[[ Data for this exercise open ]]

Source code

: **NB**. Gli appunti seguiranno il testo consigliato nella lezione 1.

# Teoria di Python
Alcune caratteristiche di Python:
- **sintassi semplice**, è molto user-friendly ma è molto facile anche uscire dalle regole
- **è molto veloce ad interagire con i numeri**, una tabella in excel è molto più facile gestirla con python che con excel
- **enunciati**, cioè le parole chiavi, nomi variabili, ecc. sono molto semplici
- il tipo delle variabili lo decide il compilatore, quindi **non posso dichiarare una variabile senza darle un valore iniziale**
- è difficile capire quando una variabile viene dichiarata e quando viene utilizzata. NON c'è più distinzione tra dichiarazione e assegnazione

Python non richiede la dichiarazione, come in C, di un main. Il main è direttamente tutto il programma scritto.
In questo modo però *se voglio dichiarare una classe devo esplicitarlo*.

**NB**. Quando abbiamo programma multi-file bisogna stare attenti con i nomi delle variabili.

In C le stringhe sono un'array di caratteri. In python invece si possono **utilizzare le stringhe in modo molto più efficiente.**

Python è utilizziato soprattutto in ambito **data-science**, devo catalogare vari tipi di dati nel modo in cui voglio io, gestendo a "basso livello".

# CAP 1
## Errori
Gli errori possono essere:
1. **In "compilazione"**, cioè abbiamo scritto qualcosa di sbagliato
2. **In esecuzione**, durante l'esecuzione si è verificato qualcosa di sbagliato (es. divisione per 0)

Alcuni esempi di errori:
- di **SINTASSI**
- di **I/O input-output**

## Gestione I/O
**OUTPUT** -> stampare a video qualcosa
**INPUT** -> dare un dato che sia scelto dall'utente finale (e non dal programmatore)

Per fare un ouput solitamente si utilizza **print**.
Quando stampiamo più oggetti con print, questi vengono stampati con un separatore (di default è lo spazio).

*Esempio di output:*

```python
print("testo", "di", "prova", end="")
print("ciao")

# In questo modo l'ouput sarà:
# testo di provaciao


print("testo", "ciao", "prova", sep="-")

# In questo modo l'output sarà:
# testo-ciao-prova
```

[[ Data for this exercise closed ]]

Exercise description:
The line with "Alcune caratteristiche di" and all the lines after it in the records above are to be output exactly, with nothing added.

Solved exercise:
Alcune caratteristiche di Python:
- **sintassi semplice**, è molto user-friendly ma è molto facile anche uscire dalle regole
- **è molto veloce ad interagire con i numeri**, una tabella in excel è molto più facile gestirla con python che con excel
- **enunciati**, cioè le parole chiavi, nomi variabili, ecc. sono molto semplici
- il tipo delle variabili lo decide il compilatore, quindi **non posso dichiarare una variabile senza darle un valore iniziale**
- è difficile capire quando una variabile viene dichiarata e quando viene utilizzata. NON c'è più distinzione tra dichiarazione e assegnazione

Python non richiede la dichiarazione, come in C, di un main. Il main è direttamente tutto il programma scritto.
In questo modo però *se voglio dichiarare una classe devo esplicitarlo*.

**NB**. Quando abbiamo programma multi-file bisogna stare attenti con i nomi delle variabili.

In C le stringhe sono un'array di caratteri. In python invece si possono **utilizzare le stringhe in modo molto più efficiente.**

Python è utilizziato soprattutto in ambito **data-science**, devo catalogare vari tipi di dati nel modo in cui voglio io, gestendo a "basso livello".

# CAP 1
## Errori
Gli errori possono essere:
1. **In "compilazione"**, cioè abbiamo scritto qualcosa di sbagliato
2. **In esecuzione**, durante l'esecuzione si è verificato qualcosa di sbagliato (es. divisione per 0)

Alcuni esempi di errori:
- di **SINTASSI**
- di **I/O input-output**

## Gestione I/O
**OUTPUT** -> stampare a video qualcosa
**INPUT** -> dare un dato che sia scelto dall'utente finale (e non dal programmatore)

Per fare un ouput solitamente si utilizza **print**.
Quando stampiamo più oggetti con print, questi vengono stampati con un separatore (di default è lo spazio).

*Esempio di output:*

```python
print("testo", "di", "prova", end="")
print("ciao")

# In questo modo l'ouput sarà:
# testo di provaciao


print("testo", "ciao", "prova", sep="-")

# In questo modo l'output sarà:
# testo-ciao-prova
```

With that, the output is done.